Is that my problem with the holidays, with almost every single one, with a little faith maybe we are meant to be new people, Christmas we’re supposed to become Santa, New Year’s we have a chance at a clean slate, Valentine’s, etc. Every morning I wake up wanting to be someone better I know that but according to one of my Motivations, faith without work is dead, but you need that belief to get started idea vs. execution.

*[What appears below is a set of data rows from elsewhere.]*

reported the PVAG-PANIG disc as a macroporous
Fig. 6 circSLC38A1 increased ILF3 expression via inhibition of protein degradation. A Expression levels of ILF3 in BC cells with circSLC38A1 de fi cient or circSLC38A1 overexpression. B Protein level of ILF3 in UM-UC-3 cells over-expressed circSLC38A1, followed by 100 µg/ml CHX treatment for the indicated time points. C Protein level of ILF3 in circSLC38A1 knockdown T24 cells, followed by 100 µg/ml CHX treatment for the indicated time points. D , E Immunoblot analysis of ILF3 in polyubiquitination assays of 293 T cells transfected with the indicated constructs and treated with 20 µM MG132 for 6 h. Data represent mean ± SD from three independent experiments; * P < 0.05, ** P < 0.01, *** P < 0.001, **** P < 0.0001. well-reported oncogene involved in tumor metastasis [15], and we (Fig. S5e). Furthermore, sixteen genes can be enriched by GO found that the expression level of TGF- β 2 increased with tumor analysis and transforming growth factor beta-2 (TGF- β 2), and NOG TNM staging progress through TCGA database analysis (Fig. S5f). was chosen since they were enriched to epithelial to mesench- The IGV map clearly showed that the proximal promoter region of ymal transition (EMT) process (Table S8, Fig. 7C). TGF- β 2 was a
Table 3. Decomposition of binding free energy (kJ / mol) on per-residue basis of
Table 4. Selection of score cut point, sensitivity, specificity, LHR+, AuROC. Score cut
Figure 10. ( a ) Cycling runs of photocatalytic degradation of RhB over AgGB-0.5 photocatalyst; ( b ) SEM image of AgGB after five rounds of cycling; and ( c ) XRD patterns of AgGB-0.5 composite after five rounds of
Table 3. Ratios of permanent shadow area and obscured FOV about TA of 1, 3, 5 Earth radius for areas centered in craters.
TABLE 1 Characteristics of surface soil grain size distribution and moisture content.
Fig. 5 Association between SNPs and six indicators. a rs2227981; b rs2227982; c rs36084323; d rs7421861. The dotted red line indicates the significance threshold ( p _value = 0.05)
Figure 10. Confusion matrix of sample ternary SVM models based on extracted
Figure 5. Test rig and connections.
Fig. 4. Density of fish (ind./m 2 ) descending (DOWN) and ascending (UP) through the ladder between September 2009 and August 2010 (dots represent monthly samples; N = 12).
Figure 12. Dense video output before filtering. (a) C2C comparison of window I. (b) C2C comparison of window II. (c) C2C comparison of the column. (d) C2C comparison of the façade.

I have thoughts, wishes, and hopes but they all get jumbled around until it’s a mess of grey and that is the road I tread right now.
Madam Justice I am far from believing in Santa on his sleigh in the skies above, I don’t think I’m walking in the sand with Jesus and do we need to talk about my swimming aversion, wisdom, and success as much as you want air… I believe that we are never alone in this vastness, that at this moment there is some killer virus waiting to get out, how about that The Purge can happen and we may face a zombie apocalypse, so why not look to me to live; Merry Christmas Eve, Merry Christmas, With A Little Faith Maybe.